**WHAT NEEDS TO BE DONE**
What you return should be the complete data below, word for word, with no pictures in it.

+++

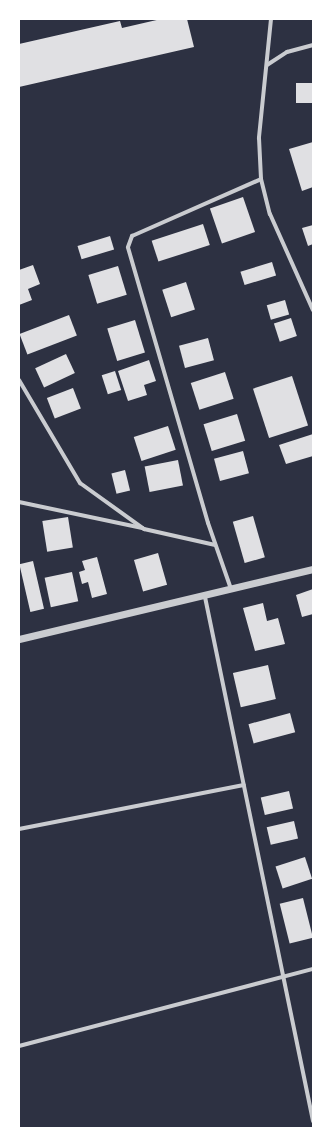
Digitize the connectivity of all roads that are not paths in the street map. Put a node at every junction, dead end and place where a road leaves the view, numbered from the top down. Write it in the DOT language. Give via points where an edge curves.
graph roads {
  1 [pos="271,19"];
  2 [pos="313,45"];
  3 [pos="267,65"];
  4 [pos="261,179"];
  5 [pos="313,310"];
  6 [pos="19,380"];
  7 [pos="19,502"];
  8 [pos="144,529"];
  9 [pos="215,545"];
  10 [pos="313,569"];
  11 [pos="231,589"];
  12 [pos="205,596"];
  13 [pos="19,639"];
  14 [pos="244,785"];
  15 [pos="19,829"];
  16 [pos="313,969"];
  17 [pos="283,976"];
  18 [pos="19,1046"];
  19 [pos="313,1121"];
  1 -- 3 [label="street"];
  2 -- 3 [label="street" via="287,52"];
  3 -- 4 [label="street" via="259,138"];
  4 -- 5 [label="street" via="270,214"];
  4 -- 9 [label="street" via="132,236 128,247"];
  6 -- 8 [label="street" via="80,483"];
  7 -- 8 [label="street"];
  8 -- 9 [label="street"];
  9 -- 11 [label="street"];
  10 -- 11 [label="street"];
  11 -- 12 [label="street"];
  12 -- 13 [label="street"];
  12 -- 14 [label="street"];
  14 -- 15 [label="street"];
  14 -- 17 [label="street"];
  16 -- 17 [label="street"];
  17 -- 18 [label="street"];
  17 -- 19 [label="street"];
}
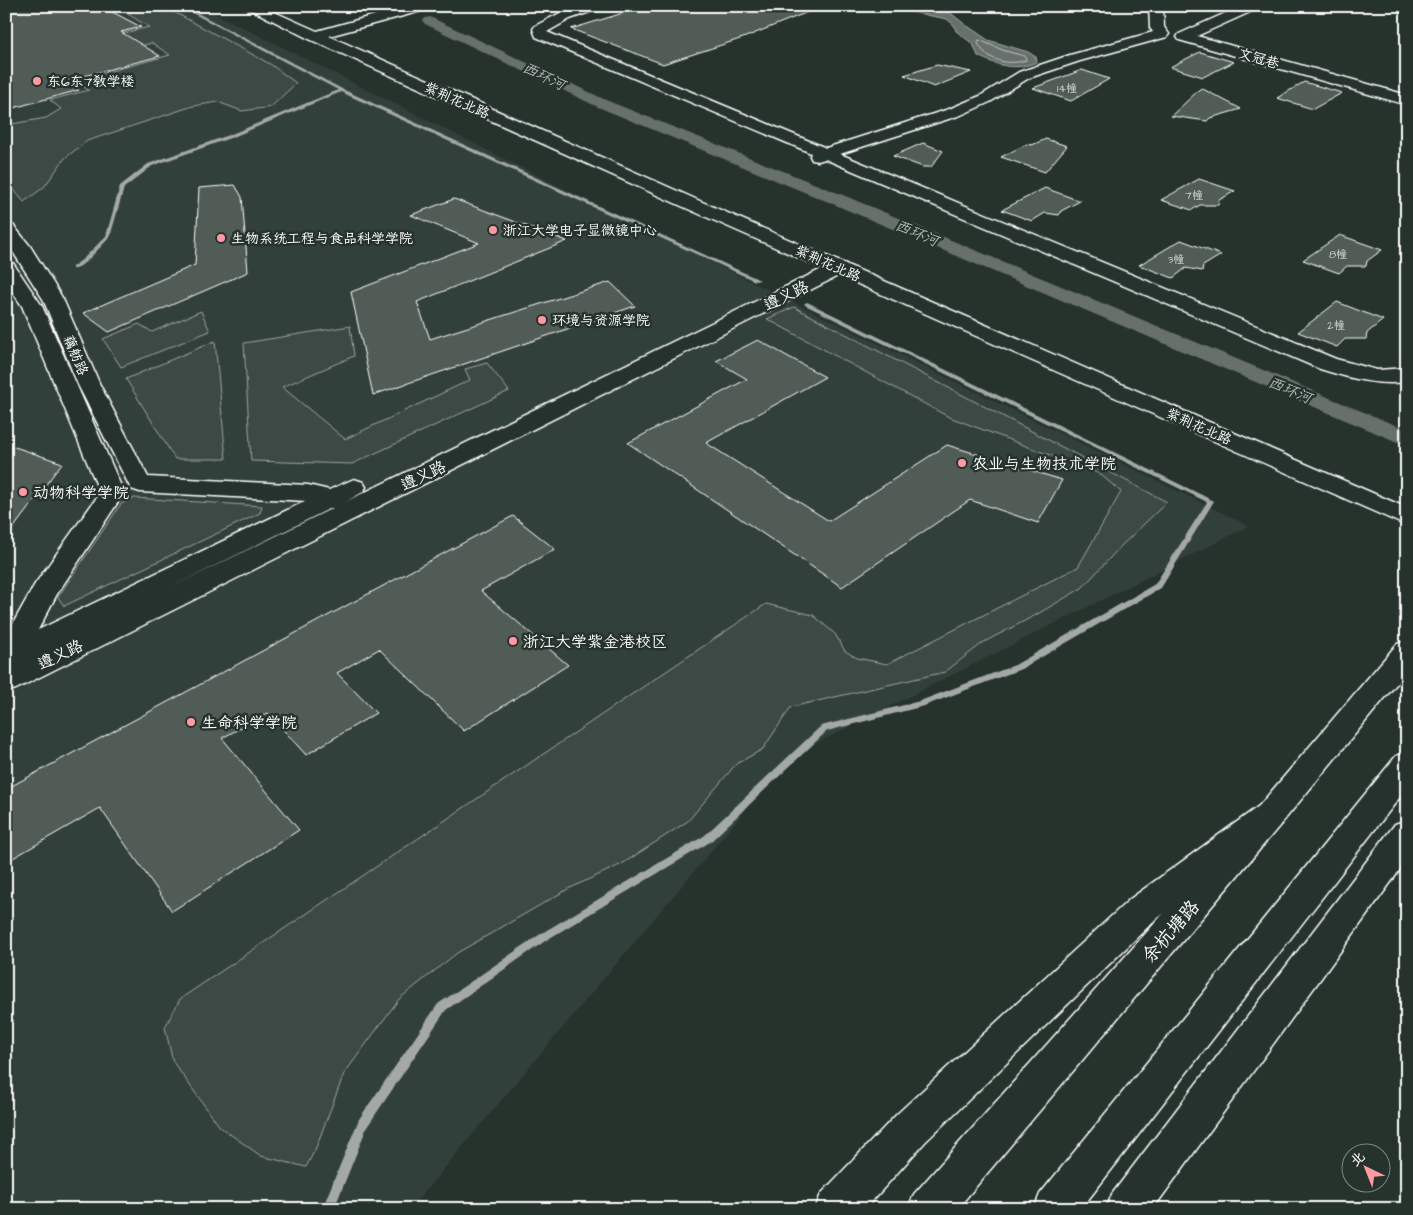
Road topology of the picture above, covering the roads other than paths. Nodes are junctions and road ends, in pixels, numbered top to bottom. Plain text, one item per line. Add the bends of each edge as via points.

+++

**REPLY TO THE EXERCISE**
Digitize the connectivity of all roads that are not paths in the street map. Put a node at every junction, dead end and place where a road leaves the view, numbered from the top down. Write it in the DOT language. Give via points where an edge curves.
graph roads {
  1 [pos="271,19"];
  2 [pos="313,45"];
  3 [pos="267,65"];
  4 [pos="261,179"];
  5 [pos="313,310"];
  6 [pos="19,380"];
  7 [pos="19,502"];
  8 [pos="144,529"];
  9 [pos="215,545"];
  10 [pos="313,569"];
  11 [pos="231,589"];
  12 [pos="205,596"];
  13 [pos="19,639"];
  14 [pos="244,785"];
  15 [pos="19,829"];
  16 [pos="313,969"];
  17 [pos="283,976"];
  18 [pos="19,1046"];
  19 [pos="313,1121"];
  1 -- 3 [label="street"];
  2 -- 3 [label="street" via="287,52"];
  3 -- 4 [label="street" via="259,138"];
  4 -- 5 [label="street" via="270,214"];
  4 -- 9 [label="street" via="132,236 128,247"];
  6 -- 8 [label="street" via="80,483"];
  7 -- 8 [label="street"];
  8 -- 9 [label="street"];
  9 -- 11 [label="street"];
  10 -- 11 [label="street"];
  11 -- 12 [label="street"];
  12 -- 13 [label="street"];
  12 -- 14 [label="street"];
  14 -- 15 [label="street"];
  14 -- 17 [label="street"];
  16 -- 17 [label="street"];
  17 -- 18 [label="street"];
  17 -- 19 [label="street"];
}
Road topology of the picture above, covering the roads other than paths. Nodes are junctions and road ends, in pixels, numbered top to bottom. Plain text, one item per line. Add the bends of each edge as via points.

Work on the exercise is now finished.